[Bounding box coordinate data]
• • • • •

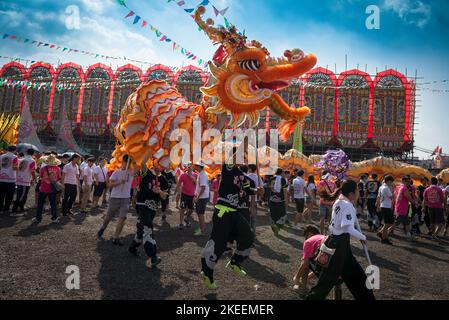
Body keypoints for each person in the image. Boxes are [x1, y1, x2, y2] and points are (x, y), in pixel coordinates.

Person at [306, 180, 375, 300]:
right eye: (358, 190)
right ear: (352, 193)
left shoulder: (339, 200)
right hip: (337, 247)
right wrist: (362, 237)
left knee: (357, 277)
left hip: (338, 243)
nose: (359, 193)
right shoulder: (347, 205)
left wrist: (359, 235)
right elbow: (347, 227)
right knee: (325, 283)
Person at [200, 149, 254, 290]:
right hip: (223, 212)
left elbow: (248, 189)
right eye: (244, 155)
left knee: (248, 235)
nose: (246, 158)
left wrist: (257, 190)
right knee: (219, 245)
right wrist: (245, 142)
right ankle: (207, 272)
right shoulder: (227, 168)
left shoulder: (242, 175)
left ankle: (235, 262)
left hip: (235, 212)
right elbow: (233, 160)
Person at [128, 160, 163, 268]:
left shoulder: (164, 178)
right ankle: (153, 256)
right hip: (142, 204)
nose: (160, 166)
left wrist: (160, 192)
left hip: (152, 208)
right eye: (159, 163)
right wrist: (151, 148)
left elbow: (165, 196)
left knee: (141, 231)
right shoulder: (147, 172)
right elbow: (142, 164)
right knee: (148, 228)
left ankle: (132, 247)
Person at [97, 155, 135, 246]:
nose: (128, 164)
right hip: (115, 197)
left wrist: (134, 158)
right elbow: (109, 185)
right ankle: (103, 227)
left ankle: (116, 237)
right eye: (127, 162)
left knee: (122, 218)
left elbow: (139, 165)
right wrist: (119, 182)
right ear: (123, 162)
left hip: (126, 198)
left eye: (129, 163)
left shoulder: (132, 172)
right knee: (108, 218)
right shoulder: (116, 172)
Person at [293, 225, 324, 294]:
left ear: (310, 234)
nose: (305, 238)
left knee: (306, 262)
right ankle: (305, 281)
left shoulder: (309, 241)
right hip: (337, 267)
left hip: (327, 265)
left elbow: (305, 263)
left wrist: (296, 278)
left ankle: (303, 288)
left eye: (305, 236)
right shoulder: (322, 237)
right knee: (316, 262)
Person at [32, 155, 62, 224]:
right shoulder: (58, 169)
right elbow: (58, 178)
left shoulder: (43, 169)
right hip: (53, 189)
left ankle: (38, 218)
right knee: (53, 204)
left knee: (40, 204)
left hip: (43, 188)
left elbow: (41, 177)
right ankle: (54, 218)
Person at [12, 148, 36, 216]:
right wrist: (34, 179)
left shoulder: (21, 159)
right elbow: (32, 171)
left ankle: (20, 208)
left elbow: (16, 168)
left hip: (20, 179)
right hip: (25, 180)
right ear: (33, 153)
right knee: (21, 196)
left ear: (26, 152)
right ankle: (15, 210)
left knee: (21, 195)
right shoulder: (32, 160)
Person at [393, 176, 415, 241]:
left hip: (401, 207)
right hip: (402, 207)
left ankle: (409, 235)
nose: (409, 183)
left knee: (407, 222)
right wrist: (414, 202)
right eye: (407, 181)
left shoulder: (398, 187)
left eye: (409, 181)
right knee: (396, 222)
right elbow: (408, 197)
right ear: (403, 181)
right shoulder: (404, 188)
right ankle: (385, 232)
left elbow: (395, 195)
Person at [269, 168, 289, 236]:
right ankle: (277, 227)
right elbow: (285, 191)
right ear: (281, 173)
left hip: (272, 199)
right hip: (280, 200)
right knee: (282, 215)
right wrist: (286, 201)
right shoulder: (283, 180)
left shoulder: (271, 179)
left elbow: (270, 189)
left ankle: (275, 229)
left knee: (273, 215)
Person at [176, 165, 197, 230]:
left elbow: (197, 184)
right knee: (182, 208)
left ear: (192, 169)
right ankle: (181, 223)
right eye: (188, 168)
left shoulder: (196, 175)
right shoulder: (183, 175)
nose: (189, 169)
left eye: (190, 168)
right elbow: (179, 184)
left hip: (192, 196)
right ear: (187, 169)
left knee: (191, 209)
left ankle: (187, 218)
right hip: (184, 195)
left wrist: (191, 177)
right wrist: (179, 192)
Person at [376, 175, 395, 245]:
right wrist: (393, 190)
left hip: (384, 206)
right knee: (388, 223)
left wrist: (378, 204)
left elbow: (379, 196)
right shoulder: (386, 188)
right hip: (386, 206)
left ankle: (382, 234)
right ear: (389, 181)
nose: (392, 183)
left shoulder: (381, 187)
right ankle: (384, 238)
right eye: (392, 182)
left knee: (388, 223)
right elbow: (392, 196)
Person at [0, 145, 19, 213]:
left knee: (1, 194)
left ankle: (0, 207)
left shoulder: (1, 156)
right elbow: (14, 167)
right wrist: (18, 169)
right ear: (14, 150)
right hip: (11, 178)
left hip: (1, 177)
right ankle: (6, 208)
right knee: (9, 195)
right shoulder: (15, 157)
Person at [193, 162, 210, 236]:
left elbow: (203, 187)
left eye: (196, 166)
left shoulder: (202, 174)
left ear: (199, 167)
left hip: (202, 197)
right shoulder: (201, 173)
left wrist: (198, 197)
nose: (195, 167)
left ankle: (202, 230)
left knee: (200, 214)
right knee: (199, 213)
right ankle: (201, 228)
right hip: (201, 196)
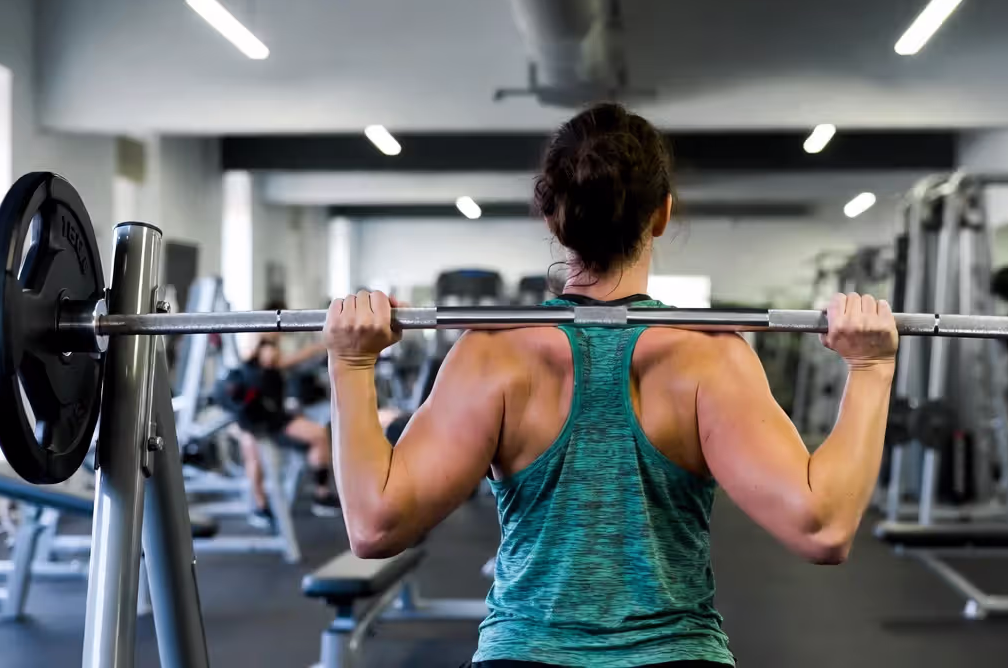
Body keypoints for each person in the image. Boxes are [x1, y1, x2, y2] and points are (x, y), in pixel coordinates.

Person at [323, 103, 899, 668]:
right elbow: (823, 527)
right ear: (662, 215)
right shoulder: (710, 359)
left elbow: (375, 525)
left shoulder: (491, 356)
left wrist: (352, 364)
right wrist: (870, 368)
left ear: (552, 217)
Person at [220, 337, 340, 522]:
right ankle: (261, 506)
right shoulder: (245, 373)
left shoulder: (276, 370)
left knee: (318, 434)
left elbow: (299, 358)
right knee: (252, 453)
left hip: (277, 422)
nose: (272, 354)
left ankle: (321, 495)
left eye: (274, 351)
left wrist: (323, 345)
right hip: (252, 426)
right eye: (268, 350)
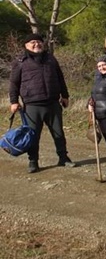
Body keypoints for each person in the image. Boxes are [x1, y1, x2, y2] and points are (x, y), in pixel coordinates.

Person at [9, 33, 73, 173]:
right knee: (33, 135)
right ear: (26, 45)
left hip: (53, 103)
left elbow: (60, 78)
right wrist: (14, 101)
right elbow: (14, 84)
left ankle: (63, 158)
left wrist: (65, 95)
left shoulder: (51, 59)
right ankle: (33, 161)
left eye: (39, 42)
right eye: (32, 42)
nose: (36, 44)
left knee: (58, 133)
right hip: (32, 105)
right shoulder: (20, 62)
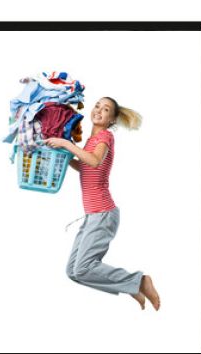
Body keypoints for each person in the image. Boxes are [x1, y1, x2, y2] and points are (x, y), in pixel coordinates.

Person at [43, 97, 160, 311]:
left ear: (111, 119)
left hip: (103, 213)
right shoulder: (91, 139)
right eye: (97, 105)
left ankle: (140, 281)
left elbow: (95, 160)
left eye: (105, 109)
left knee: (84, 268)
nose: (98, 110)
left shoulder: (105, 136)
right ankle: (131, 286)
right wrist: (66, 156)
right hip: (92, 215)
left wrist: (67, 144)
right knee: (73, 271)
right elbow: (86, 166)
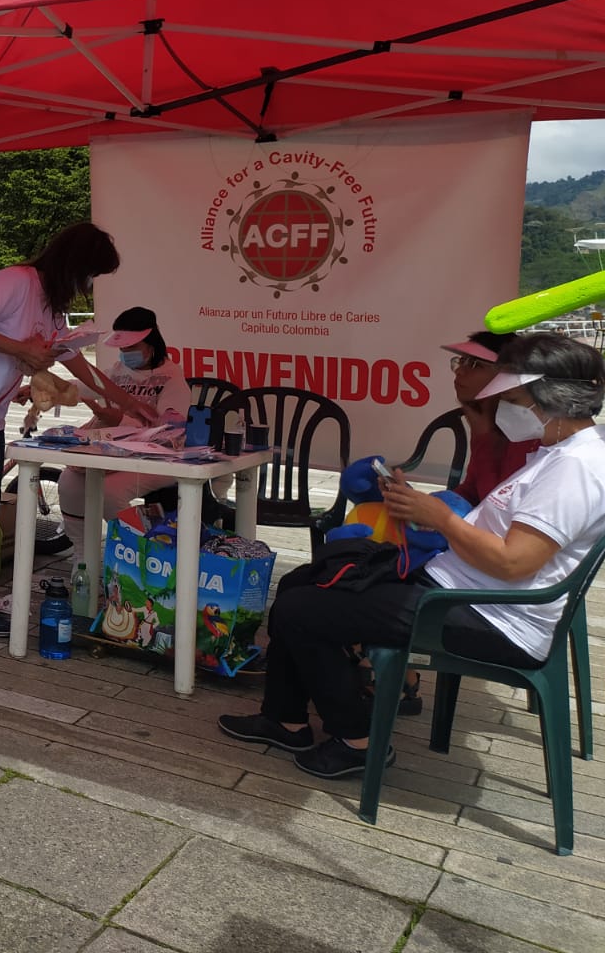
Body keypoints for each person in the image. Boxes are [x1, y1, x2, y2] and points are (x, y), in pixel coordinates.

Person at [219, 333, 605, 778]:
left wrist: (439, 517)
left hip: (492, 617)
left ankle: (358, 741)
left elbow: (514, 562)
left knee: (300, 609)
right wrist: (424, 512)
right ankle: (285, 719)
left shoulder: (574, 468)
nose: (508, 409)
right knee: (300, 582)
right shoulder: (558, 453)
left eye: (516, 399)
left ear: (551, 400)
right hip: (462, 588)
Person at [0, 221, 121, 636]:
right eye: (90, 275)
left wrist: (125, 402)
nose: (89, 286)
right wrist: (20, 351)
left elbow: (75, 361)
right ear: (74, 263)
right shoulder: (16, 281)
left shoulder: (53, 305)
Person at [56, 306, 192, 524]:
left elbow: (169, 434)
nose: (127, 353)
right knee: (69, 483)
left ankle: (140, 549)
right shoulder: (118, 370)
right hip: (115, 454)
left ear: (152, 343)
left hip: (158, 458)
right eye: (123, 347)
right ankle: (82, 552)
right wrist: (48, 389)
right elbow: (85, 385)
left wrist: (119, 420)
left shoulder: (172, 378)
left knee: (109, 492)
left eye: (132, 346)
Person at [442, 331, 542, 504]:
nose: (459, 371)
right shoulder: (489, 419)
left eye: (475, 365)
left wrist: (484, 439)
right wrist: (432, 503)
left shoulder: (527, 432)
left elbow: (496, 505)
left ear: (507, 375)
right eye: (462, 361)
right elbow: (472, 490)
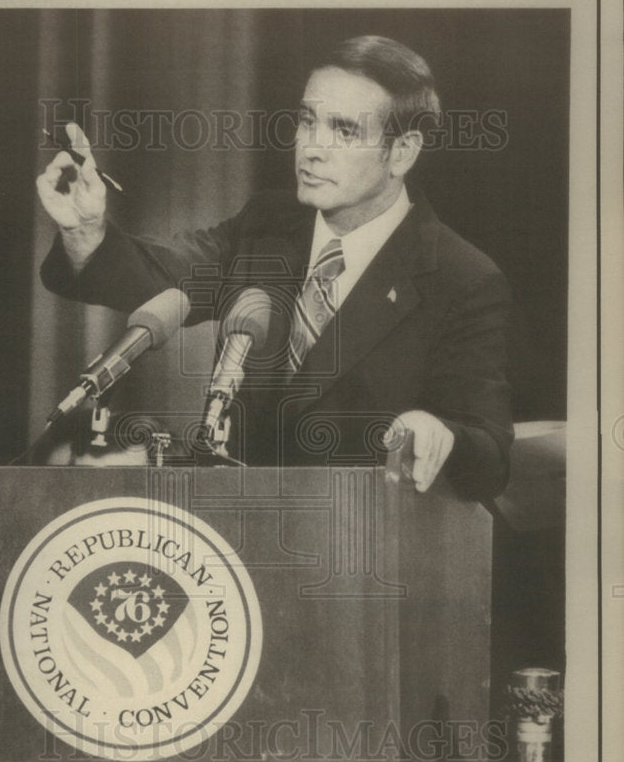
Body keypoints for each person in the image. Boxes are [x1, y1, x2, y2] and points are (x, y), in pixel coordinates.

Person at [37, 35, 512, 499]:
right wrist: (84, 230)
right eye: (308, 121)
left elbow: (490, 456)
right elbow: (163, 275)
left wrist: (438, 432)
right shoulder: (267, 224)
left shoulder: (461, 278)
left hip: (356, 555)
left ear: (402, 152)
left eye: (343, 131)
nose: (311, 147)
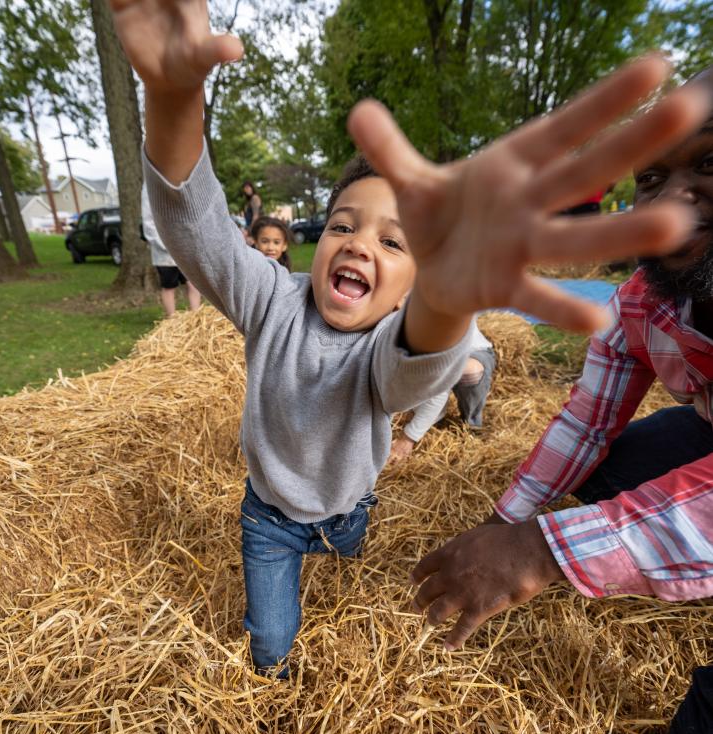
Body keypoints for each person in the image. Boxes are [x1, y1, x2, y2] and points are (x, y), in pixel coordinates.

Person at [109, 0, 706, 676]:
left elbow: (412, 371)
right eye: (342, 225)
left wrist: (446, 306)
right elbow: (198, 231)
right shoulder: (270, 300)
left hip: (349, 510)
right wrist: (171, 99)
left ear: (411, 284)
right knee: (270, 644)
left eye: (394, 242)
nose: (359, 245)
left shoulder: (392, 339)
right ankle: (272, 669)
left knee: (346, 590)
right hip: (268, 520)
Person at [408, 67, 713, 734]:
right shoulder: (638, 304)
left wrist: (543, 551)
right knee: (609, 469)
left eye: (707, 165)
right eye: (651, 178)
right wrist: (506, 520)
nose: (670, 203)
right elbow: (586, 420)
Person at [388, 329, 496, 464]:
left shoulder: (432, 327)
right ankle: (427, 415)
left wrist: (407, 439)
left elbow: (438, 392)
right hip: (426, 353)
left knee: (469, 373)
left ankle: (472, 424)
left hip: (471, 351)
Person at [141, 183, 201, 317]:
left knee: (194, 284)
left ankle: (196, 318)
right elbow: (148, 222)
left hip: (186, 247)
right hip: (164, 251)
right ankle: (172, 321)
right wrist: (166, 245)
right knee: (169, 286)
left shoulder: (181, 181)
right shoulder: (150, 187)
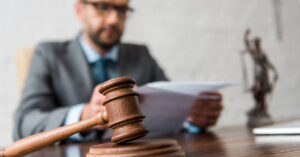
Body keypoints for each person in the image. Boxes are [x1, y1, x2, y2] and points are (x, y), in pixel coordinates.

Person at [13, 0, 223, 141]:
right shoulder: (49, 54)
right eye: (103, 7)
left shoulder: (141, 55)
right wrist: (86, 115)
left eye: (122, 10)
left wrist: (192, 118)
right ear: (79, 10)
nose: (114, 19)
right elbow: (24, 125)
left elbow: (170, 107)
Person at [243, 29, 279, 127]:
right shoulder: (254, 52)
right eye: (255, 42)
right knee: (256, 92)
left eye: (257, 42)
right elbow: (246, 44)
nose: (256, 44)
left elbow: (268, 63)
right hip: (257, 75)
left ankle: (262, 109)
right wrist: (246, 35)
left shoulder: (262, 53)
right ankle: (258, 107)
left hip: (263, 74)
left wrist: (274, 71)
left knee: (263, 92)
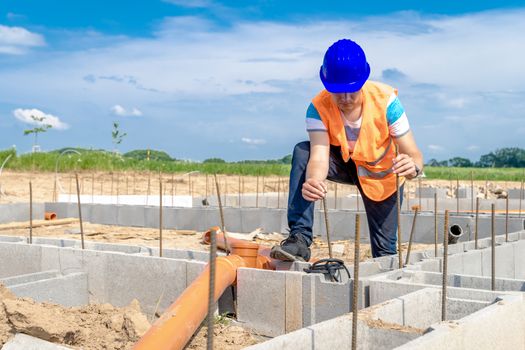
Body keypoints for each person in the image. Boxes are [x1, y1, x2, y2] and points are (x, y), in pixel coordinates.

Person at [270, 38, 423, 262]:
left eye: (351, 90)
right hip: (343, 164)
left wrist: (413, 167)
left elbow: (414, 154)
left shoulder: (387, 103)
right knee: (303, 151)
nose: (345, 98)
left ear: (363, 80)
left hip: (381, 175)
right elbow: (319, 156)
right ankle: (299, 239)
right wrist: (313, 181)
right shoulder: (317, 108)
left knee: (385, 253)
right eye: (337, 91)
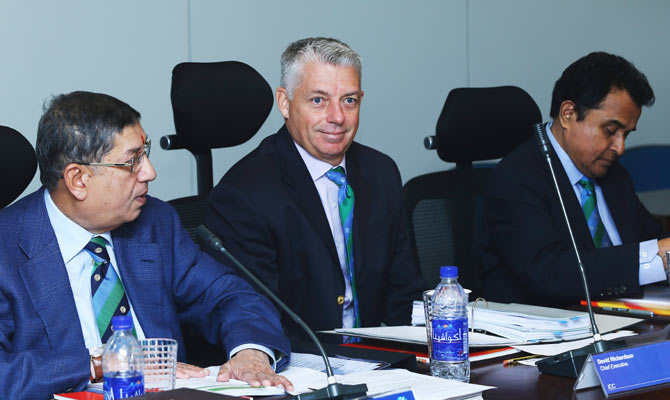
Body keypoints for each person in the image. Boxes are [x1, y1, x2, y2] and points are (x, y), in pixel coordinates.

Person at [0, 91, 293, 399]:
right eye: (132, 161)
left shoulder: (154, 223)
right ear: (78, 179)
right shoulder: (7, 247)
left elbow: (230, 295)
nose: (150, 172)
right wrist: (105, 363)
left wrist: (252, 352)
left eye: (146, 153)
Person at [206, 37, 426, 344]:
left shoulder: (380, 172)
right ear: (285, 102)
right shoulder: (245, 193)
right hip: (301, 365)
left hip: (381, 360)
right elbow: (253, 318)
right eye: (318, 101)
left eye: (349, 100)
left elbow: (405, 296)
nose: (337, 117)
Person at [480, 52, 670, 306]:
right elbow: (550, 273)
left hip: (630, 324)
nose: (620, 147)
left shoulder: (613, 174)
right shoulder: (516, 177)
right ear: (568, 114)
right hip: (551, 332)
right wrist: (658, 256)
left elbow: (651, 241)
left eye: (627, 134)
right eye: (611, 131)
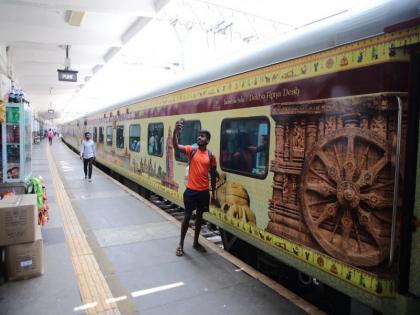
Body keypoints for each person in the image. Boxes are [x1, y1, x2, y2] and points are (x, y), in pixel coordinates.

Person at [173, 120, 217, 257]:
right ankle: (180, 244)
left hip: (203, 192)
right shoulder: (191, 150)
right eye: (199, 135)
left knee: (199, 217)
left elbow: (214, 175)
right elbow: (175, 146)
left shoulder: (211, 155)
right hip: (191, 191)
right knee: (186, 217)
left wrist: (213, 193)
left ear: (208, 140)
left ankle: (195, 242)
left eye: (203, 136)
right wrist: (175, 132)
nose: (199, 137)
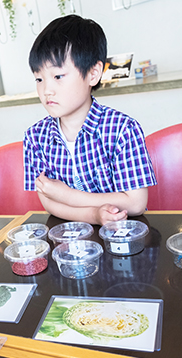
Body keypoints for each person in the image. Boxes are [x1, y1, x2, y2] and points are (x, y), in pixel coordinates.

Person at [23, 15, 156, 226]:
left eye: (58, 76)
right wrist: (93, 216)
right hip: (67, 241)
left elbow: (136, 203)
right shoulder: (34, 137)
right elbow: (48, 202)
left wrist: (67, 195)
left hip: (122, 238)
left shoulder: (122, 129)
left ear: (93, 74)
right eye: (39, 79)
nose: (46, 90)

• • • • •

▸ Exercise
When the line with "left knee: (199, 217)" is reached in the data above, begin copying, and stop after the line with "nose: (199, 137)"; copy each line exactly, both ends included.

▸ Response to the exercise
left knee: (199, 217)
left elbow: (214, 175)
right elbow: (175, 146)
left shoulder: (211, 155)
right hip: (191, 191)
right knee: (186, 217)
left wrist: (213, 193)
left ear: (208, 140)
left ankle: (195, 242)
left eye: (203, 136)
right wrist: (175, 132)
nose: (199, 137)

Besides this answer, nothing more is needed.